[[ Given records open ]]

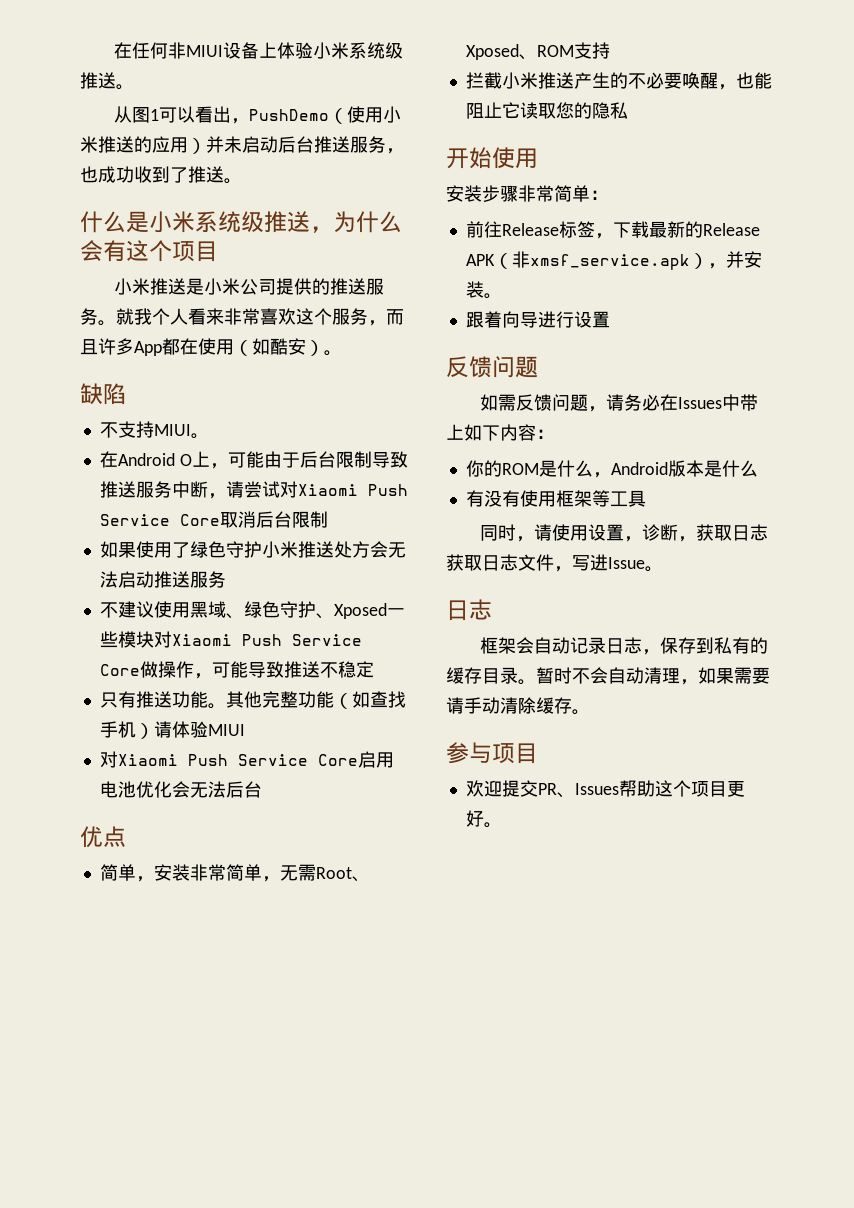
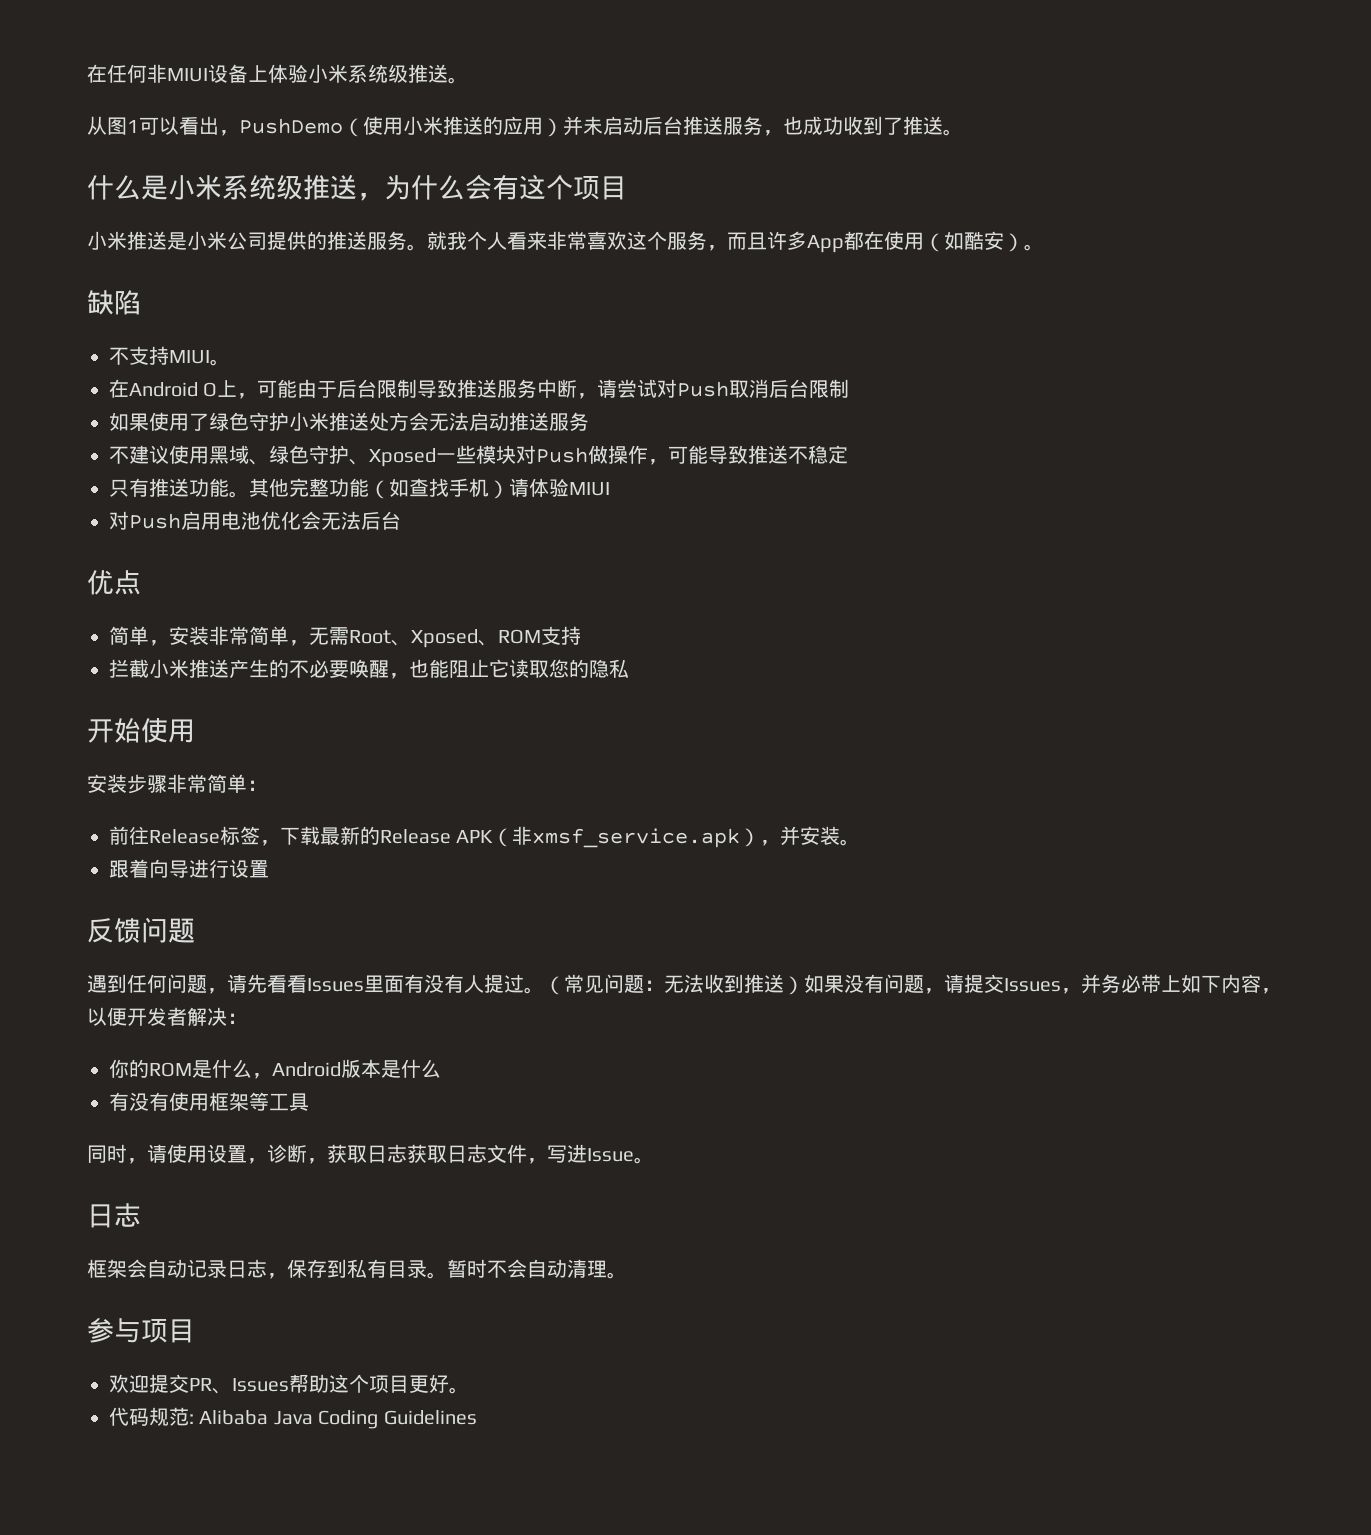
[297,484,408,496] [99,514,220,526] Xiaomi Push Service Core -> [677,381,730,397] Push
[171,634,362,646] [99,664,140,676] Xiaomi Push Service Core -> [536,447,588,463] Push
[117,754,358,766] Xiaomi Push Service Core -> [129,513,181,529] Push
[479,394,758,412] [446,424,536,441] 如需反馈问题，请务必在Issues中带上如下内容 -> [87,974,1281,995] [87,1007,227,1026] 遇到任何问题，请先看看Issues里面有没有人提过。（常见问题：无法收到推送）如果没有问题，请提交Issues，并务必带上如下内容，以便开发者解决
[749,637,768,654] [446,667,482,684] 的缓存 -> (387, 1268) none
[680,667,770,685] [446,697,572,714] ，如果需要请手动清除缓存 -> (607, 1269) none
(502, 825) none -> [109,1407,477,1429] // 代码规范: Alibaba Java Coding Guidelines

[[ Given records closed ]]

What to work on ▸
Only this range is to be output: the line that contains "[117,754,358,766] Xiaomi Push" through the last line of the records above, both inclusive.

Answer for the task ▸
[117,754,358,766] Xiaomi Push Service Core -> [129,513,181,529] Push
[479,394,758,412] [446,424,536,441] 如需反馈问题，请务必在Issues中带上如下内容 -> [87,974,1281,995] [87,1007,227,1026] 遇到任何问题，请先看看Issues里面有没有人提过。（常见问题：无法收到推送）如果没有问题，请提交Issues，并务必带上如下内容，以便开发者解决
[749,637,768,654] [446,667,482,684] 的缓存 -> (387, 1268) none
[680,667,770,685] [446,697,572,714] ，如果需要请手动清除缓存 -> (607, 1269) none
(502, 825) none -> [109,1407,477,1429] // 代码规范: Alibaba Java Coding Guidelines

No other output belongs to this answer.